That's Impossible - Top 10 Myths About Service Virtualization

Service Virtualization misrepresentations abound, from “You can only virtualize small projects" to “It’s just not possible.”  Creating new ideas and ways of doing things are natural habitats for myths, so to help clear the air, the ServiceVirtualization.com team has been hard at work searching for the truth about virtual services.

Here’s our Top Ten list. Be sure to tell us what you think about our choices, or add your own in the Comment section.

“I need production data to validate that my software is functioning as expected.”


Production data
 is often insecure for your live customer or business purposes, but beyond that, it is also very volatile and unstable for purposes of appropriately verifying that every scenario in a regression, function or performance context is being exercised. It is far easier to have a virtual set of test data that will always represent the scenarios you need, without the hassle of dealing with production data.

“It’s better to Dev/Test against a live environment than a virtual services environment.”


Reality really is overrated. In a live environment, you don’t have the control, data reset, performance profile changes and other important components that are available in a virtual environment.

"I will get 80 percent of the value if I use virtual services on four out of five dependencies."
I’m afraid not. It is almost always an all or nothing proposition.

“My interface contracts change constantly so I'll have a bunch of virtual services to support and that will cause more overhead and confusion."


Actually, Service Virtualization resolves that issue by decoupling component development and forcing specific sync points for contracts, which keeps your team focused on the business code underneath the contract. You only have to bother with contract changes when they are more solid. This also enables specific teams to react to needed contract changes without stopping all the teams in a shared and constrained environment.

“Service Virtualization can’t perform well enough for performance testing.”


A virtual service should be an extremely lightweight simulation of a real system and very responsive under real world load conditions to hundreds or thousands of transactions per second. There’s no disk image, OS or network latency to slow them down (but you can of course, slow the responses down if you want to simulate a performance lag on the other side).

“Virtual services are just test stubs that you can make yourself.”



While you can code your own stubs, once you get past very simplistic behaviors the effort and cost of mocking up all the systems you depend on throughout the software development lifecycle becomes overwhelming. Service Virtualization demands automation in that the simulation and modeling can be conducted by direct observation on the part of software rather than requiring manual coding and adjustment. Otherwise, you may be spending as much time maintaining your stub environments as you do building and testing the application functionality itself.
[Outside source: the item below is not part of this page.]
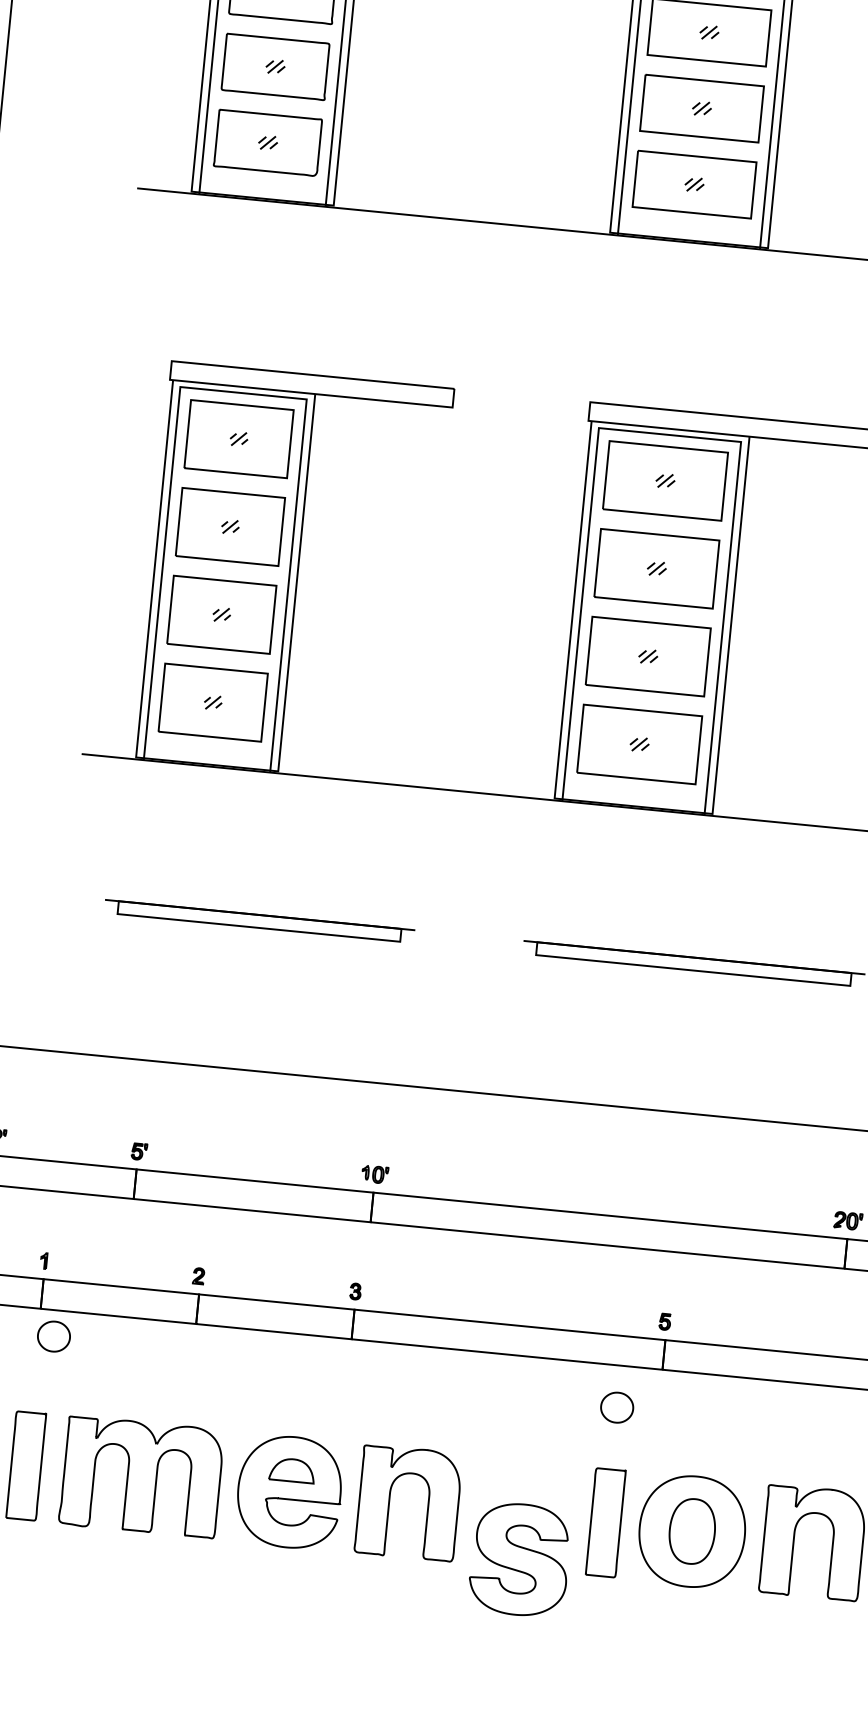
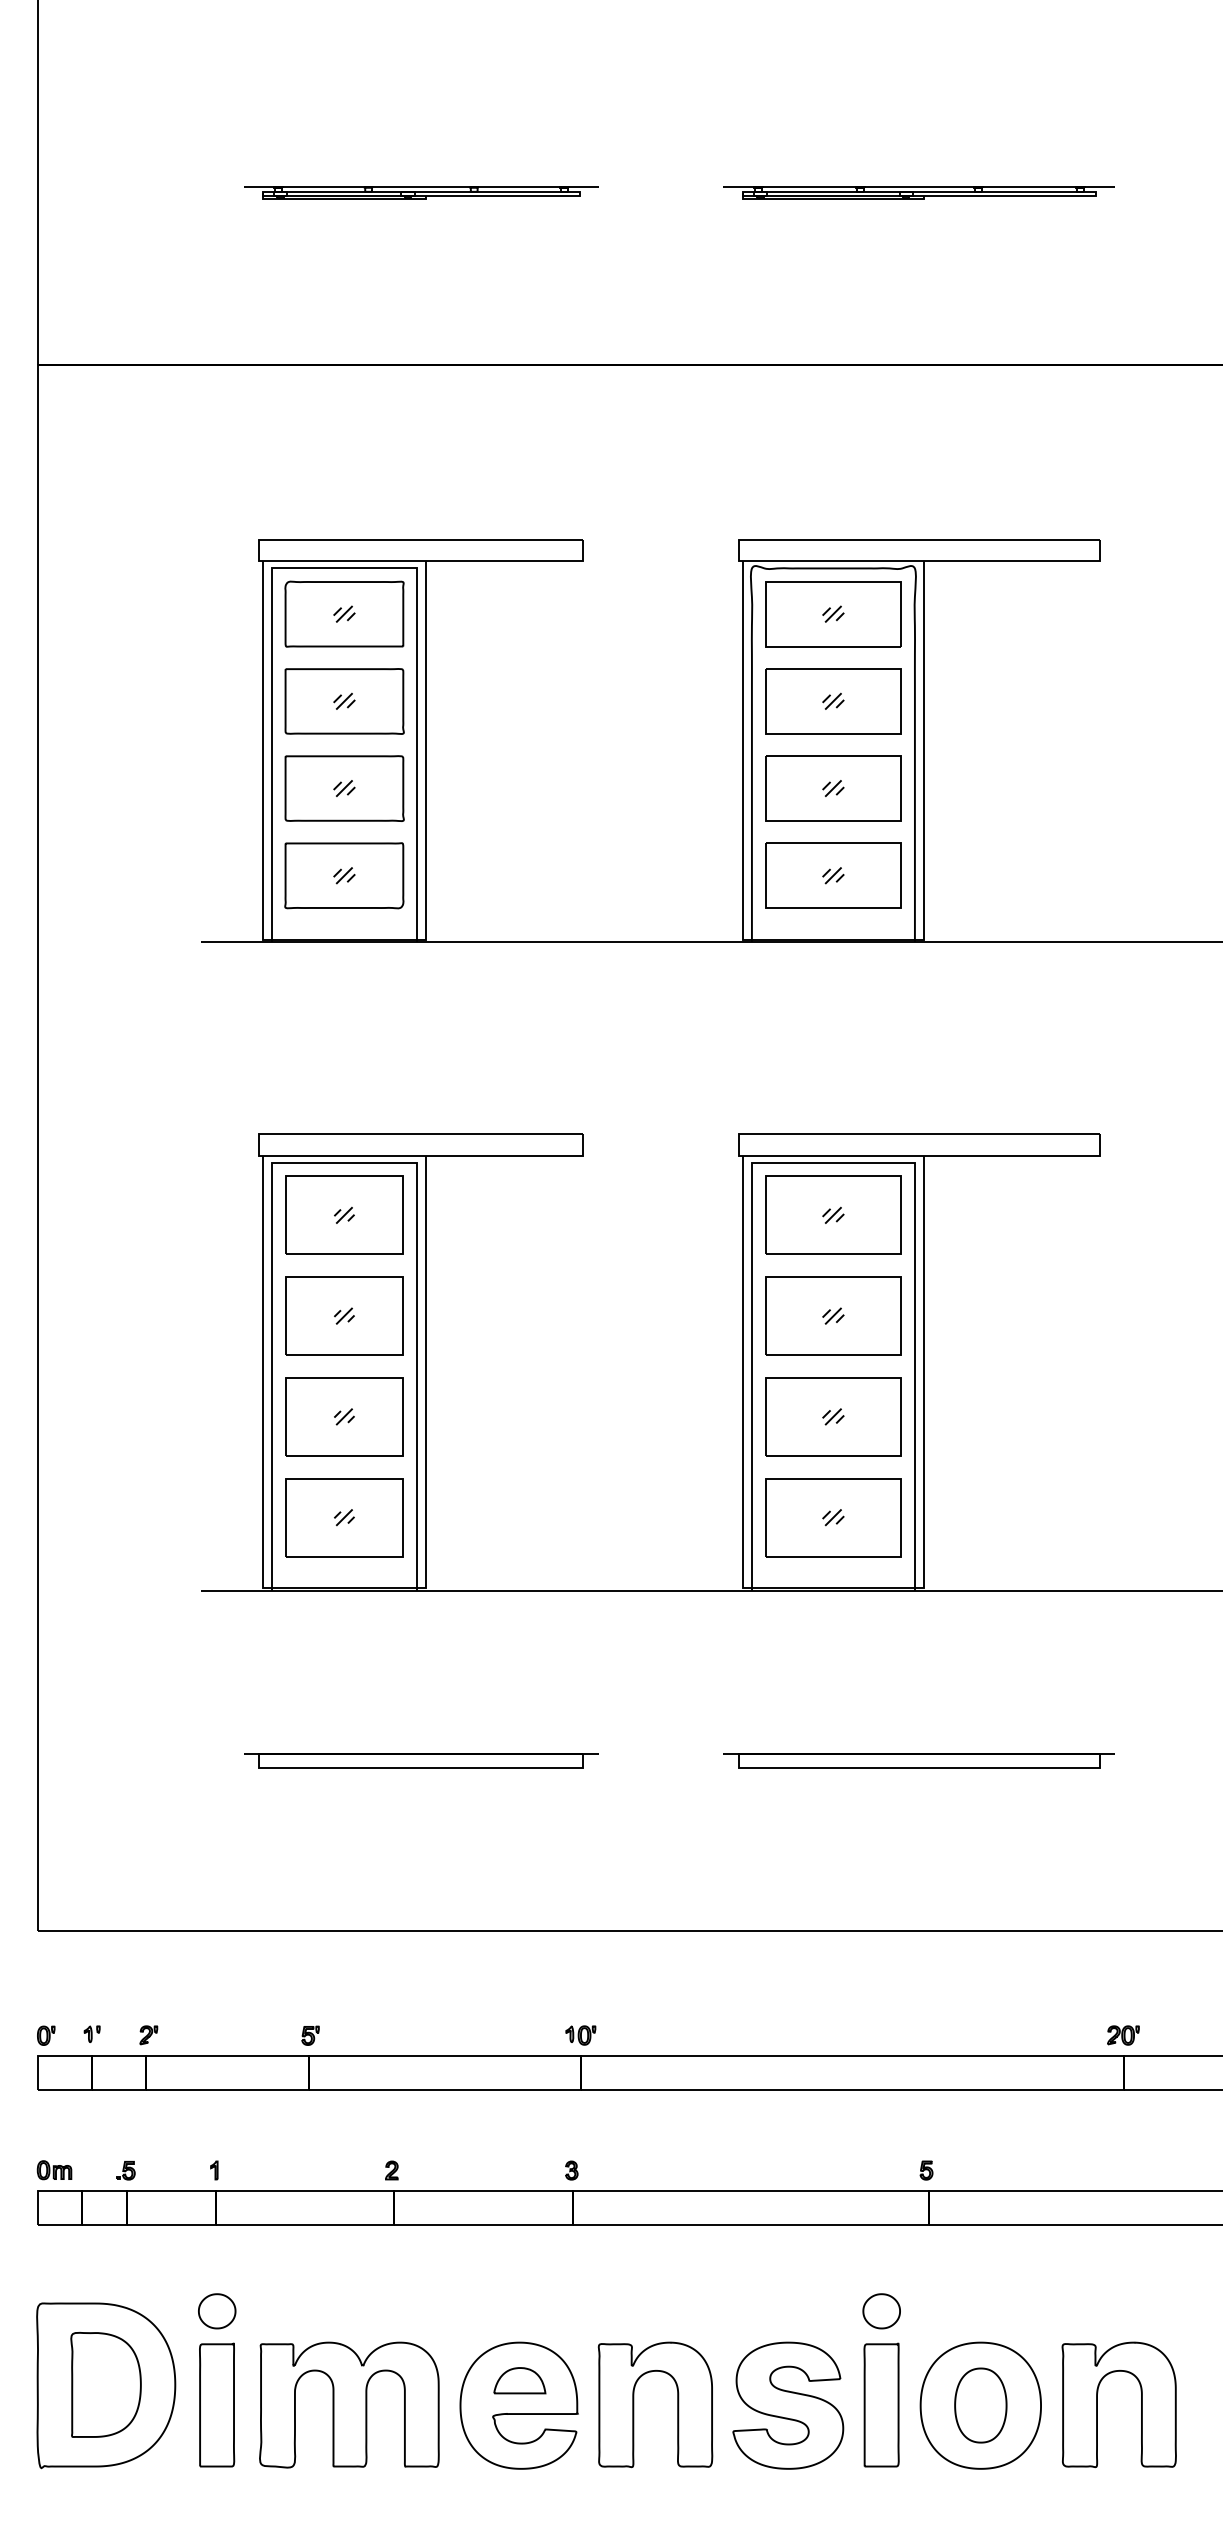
part: (54, 1336) -> (217, 2311), moved
part: (616, 1407) -> (881, 2311), moved
part: (520, 1559) -> (788, 2405), moved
“You aren't really making sure your stuff works until you test it with real back end systems.”


That’s like telling a pilot that you won’t be using a wind tunnel or flight simulator to test an aircraft. He’ll be the one giving that newly designed jet its first real test - with a load of passengers. It’s the same thing with software. You don’t want your customers taking your new system out for its initial test flight.

"My systems are so complex and unique that you can’t build a virtual service for them.”


Service Virtualization does not attempt to recreate or understand the logic or intelligence behind your system. Think of an SAP instance with thousands of database tables and hundreds of message queues behind it, or a telco provisioning system – which can be unbelievably complicated – both have been virtualized several times over. When you create a virtual service, you don't care what happens behind the scenes, you just observe the requests and the responses and play them back in a stateful way (i.e. maintain a conversation). It's not the real thing but it's good enough to develop and test against. You have just faked it out with something cheap.

“I deal with secured / SSL / encrypted data and Service Virtualization can’t handle that data.”


In fact, the exact opposite is true. Service Virtualization automates the masking of sensitive data, which allows testing to proceed without exposing data to unauthorized users or processes.

“It’s just not possible.”



Hundreds of the world’s largest and best known companies
 have a rich history using Service Virtualization to develop high-quality applications faster and cheaper. If you have any doubt that virtual services can solve real-world problems, just review this list.